If there’s one thing 2022 has proven, it’s that it’s not just your grandparents’ computers you need to worry about. at the time of Malware hosted on Discord and NFTs, there are more threats than ever coming to your digital data. It’s easy to forget that something as simple as phishing emails exist and are causing major problems for people’s safety.
Several websites are reporting an increase in phishing emails trying to install malware on unsuspecting PCs. According to The register, malicious actors are using Microsoft Exchange servers that have been compromised to send spam emails. Attached to the emails is an encrypted file, usually a .zip, carrying on the malware known as IcedID.
The .zip file usually comes with a password to unzip the file. In emails, this is presented as a layer of security to help the victim feel more at ease. Instead, entering the password will allow IcedID to be installed immediately on the computer.
This malware provides a backdoor to other criminals’ installations. This access is often sold to another party who wants to install ransomware on the machine.
Intezer further explains that the reason these emails are so convincing is due to topic hijacking. Emails that contain malware are often presented in response to a previously stolen email, making them appear more valid and less random. Intezer also digs a little deeper into how this new attack campaign is working, which is worth a look for anyone interested in the details of how your computer can be attacked.
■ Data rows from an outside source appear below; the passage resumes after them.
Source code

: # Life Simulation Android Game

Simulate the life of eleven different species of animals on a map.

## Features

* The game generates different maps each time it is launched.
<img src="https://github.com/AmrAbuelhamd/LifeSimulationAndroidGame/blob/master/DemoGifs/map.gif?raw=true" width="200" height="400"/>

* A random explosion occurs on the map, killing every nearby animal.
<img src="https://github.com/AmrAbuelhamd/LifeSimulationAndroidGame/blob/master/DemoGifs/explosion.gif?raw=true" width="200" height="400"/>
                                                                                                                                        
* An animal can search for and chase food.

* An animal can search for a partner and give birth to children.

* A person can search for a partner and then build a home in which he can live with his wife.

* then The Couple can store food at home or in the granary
So far, it seems the emails are using pretty consistent language, asking for an unprocessed payment for a recent contract. It’s all purposefully vague, which should help raise red flags for many. The details of this contract are supposedly in the malicious attachment that you would need to unlock using the code provided. We recommend not doing so, and perhaps get control of all these passwords while you’re at it.
As always, downloading something, especially in compressed form from an email, is risky business. But when it appears that this email comes from a known source, it’s understandable that people are being taken by surprise. This is just another reminder to always be vigilant against cyber attacks.